Population (2024-12-31)
- • Total: 31,734
- • Density: 542.0/km^{2} (1,404/sq mi)
- Time zone: UTC+01:00 (CET)
- • Summer (DST): UTC+02:00 (CEST)
- Postal codes: 78301-78315
- Dialling codes: 07732
- Vehicle registration: KN
- Website: www.radolfzell.de

= Radolfzell =

Radolfzell am Bodensee (/de/, lit. 'Radolfzell on the Lake Constance') is a town in the state of Baden-Württemberg, Germany, located at the western end (Zeller Lake) of Lake Constance, approximately 18 km northwest of the city of Konstanz (Constance).
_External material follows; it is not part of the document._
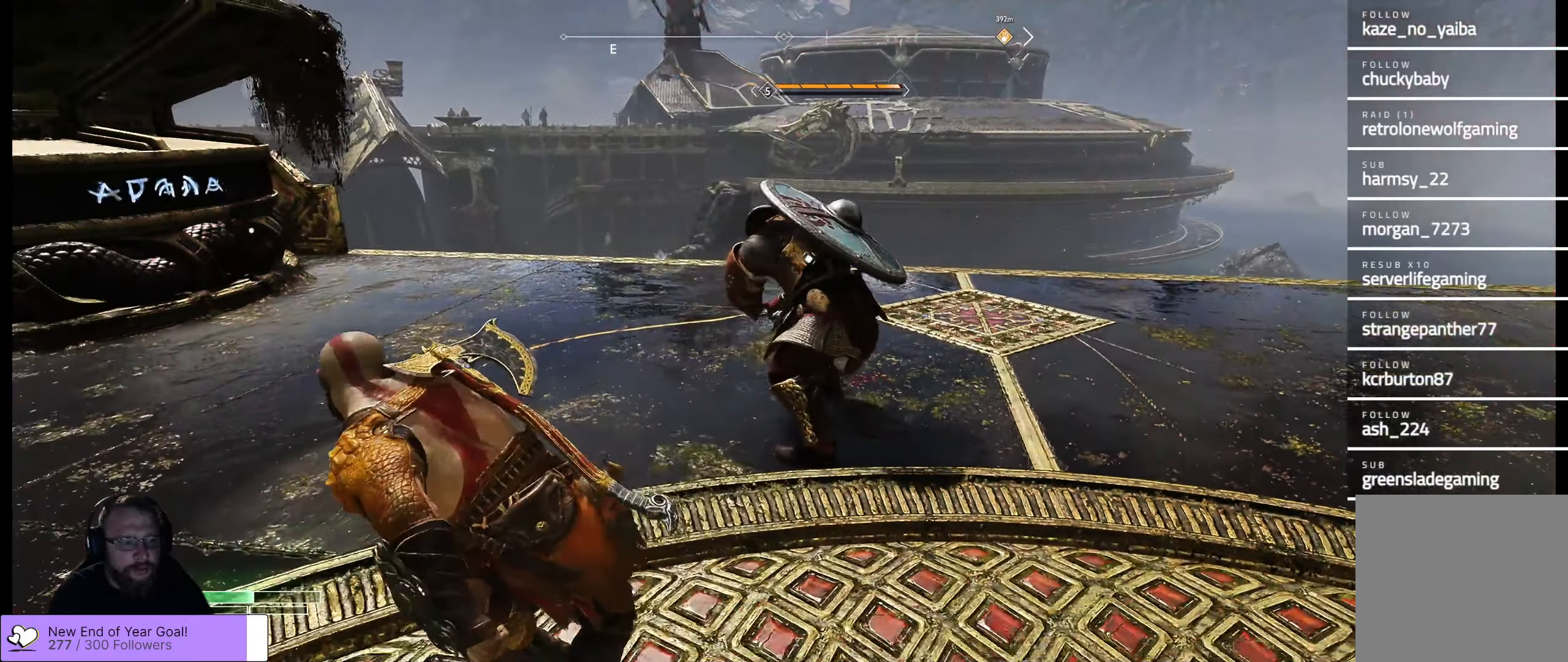
{"buttons": [], "left_stick": "up-right", "right_stick": "center", "events": [[300, "left_stick", "up-right"]]}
It is the third largest town, after Konstanz and Singen, in the district of Konstanz.

It is situated in the Hegau region. The mouth of the river Radolfzeller Aach is located west of Radolfzell.

It is a well-known health care town (Mettnau-Kur). In 1990, Radolfzell was named the Federal Environment Capital City of Germany.

==History==

This town developed out of a monastery founded in 826 AD as a "cell" under Bishop Radolf of Verona. The town belonged to the Abbey of Reichenau, then for a long time to the House of Habsburg, and for 40 years it was a Free Imperial City.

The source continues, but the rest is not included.